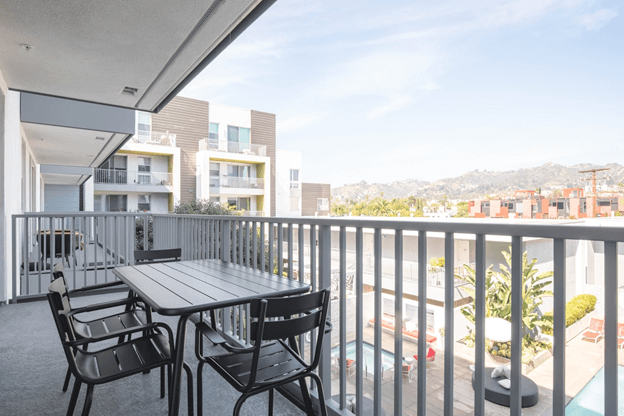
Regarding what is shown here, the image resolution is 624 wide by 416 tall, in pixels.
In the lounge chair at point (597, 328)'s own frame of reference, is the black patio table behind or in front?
in front

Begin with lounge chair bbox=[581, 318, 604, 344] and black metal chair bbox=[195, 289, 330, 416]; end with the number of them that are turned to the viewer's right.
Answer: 0

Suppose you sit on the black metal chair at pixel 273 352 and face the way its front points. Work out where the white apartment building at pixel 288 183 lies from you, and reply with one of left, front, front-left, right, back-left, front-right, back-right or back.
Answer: front-right

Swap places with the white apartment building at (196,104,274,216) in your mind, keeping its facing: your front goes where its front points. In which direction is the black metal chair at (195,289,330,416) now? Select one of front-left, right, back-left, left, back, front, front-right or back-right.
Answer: front-right

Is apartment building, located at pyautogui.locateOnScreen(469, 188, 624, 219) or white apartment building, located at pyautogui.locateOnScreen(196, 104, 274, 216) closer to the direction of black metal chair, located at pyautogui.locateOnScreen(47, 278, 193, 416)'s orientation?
the apartment building

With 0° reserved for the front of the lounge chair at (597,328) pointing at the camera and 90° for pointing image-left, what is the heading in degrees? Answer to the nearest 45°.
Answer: approximately 45°

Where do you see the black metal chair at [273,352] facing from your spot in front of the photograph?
facing away from the viewer and to the left of the viewer

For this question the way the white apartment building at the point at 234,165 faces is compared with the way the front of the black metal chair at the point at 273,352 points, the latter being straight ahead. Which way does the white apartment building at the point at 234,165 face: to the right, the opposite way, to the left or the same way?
the opposite way

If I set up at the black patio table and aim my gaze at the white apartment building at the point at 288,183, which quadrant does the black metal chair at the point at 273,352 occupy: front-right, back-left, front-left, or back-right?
back-right

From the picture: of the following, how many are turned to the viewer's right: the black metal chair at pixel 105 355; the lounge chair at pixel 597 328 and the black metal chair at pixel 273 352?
1

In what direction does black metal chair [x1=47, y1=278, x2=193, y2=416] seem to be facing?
to the viewer's right

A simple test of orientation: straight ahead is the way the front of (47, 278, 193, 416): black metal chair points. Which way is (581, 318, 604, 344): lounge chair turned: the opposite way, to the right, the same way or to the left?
the opposite way

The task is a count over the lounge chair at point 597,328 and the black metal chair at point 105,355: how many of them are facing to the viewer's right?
1

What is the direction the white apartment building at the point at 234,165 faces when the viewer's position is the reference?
facing the viewer and to the right of the viewer
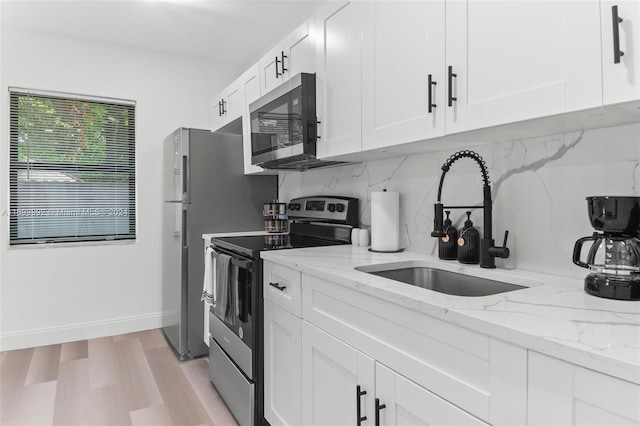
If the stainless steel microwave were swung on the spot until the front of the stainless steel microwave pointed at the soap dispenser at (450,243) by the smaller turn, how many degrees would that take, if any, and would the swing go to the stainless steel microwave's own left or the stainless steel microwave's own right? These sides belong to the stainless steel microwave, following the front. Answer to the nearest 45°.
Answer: approximately 90° to the stainless steel microwave's own left

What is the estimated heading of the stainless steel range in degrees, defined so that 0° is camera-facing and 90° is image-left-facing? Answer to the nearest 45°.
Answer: approximately 45°

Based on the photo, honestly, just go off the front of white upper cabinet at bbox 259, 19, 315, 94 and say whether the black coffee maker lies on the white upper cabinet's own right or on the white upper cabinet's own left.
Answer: on the white upper cabinet's own left

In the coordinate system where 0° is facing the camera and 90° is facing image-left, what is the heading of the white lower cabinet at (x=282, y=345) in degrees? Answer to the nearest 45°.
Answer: approximately 45°

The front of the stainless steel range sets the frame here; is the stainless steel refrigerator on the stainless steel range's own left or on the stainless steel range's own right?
on the stainless steel range's own right

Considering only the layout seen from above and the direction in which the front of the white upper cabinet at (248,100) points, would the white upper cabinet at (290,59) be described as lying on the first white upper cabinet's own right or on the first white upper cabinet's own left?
on the first white upper cabinet's own left

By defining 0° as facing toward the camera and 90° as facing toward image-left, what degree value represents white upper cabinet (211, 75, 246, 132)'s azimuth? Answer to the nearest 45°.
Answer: approximately 45°

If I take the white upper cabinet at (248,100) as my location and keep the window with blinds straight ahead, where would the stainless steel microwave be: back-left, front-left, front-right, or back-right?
back-left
________________________
▶ _WHAT YOU WILL DO_: Copy out the stretch of entries verbatim, from the line containing "In the coordinate" through the end of the entries.

▶ _ANSWER AREA_:
In the coordinate system where 0° is facing the camera and 90° is facing image-left, what is the heading of the white lower cabinet at (x=282, y=345) in degrees? Answer to the nearest 45°.
Answer: approximately 45°

The front of the stainless steel range sets the frame here; is the stainless steel refrigerator on the stainless steel range's own left or on the stainless steel range's own right?
on the stainless steel range's own right

Considering only the layout seen from above and the direction in which the front of the white upper cabinet at (248,100) points, would the white upper cabinet at (290,59) be described as lying on the first white upper cabinet's own right or on the first white upper cabinet's own left?
on the first white upper cabinet's own left

By defining 0° as facing toward the camera and 90° as facing toward image-left, what degree value represents white upper cabinet (211, 75, 246, 132)'s azimuth? Answer to the nearest 45°.
Answer: approximately 45°

If I take the white upper cabinet at (248,100) as my location and keep the window with blinds straight ahead, where would the stainless steel microwave be: back-left, front-left, front-right, or back-right?
back-left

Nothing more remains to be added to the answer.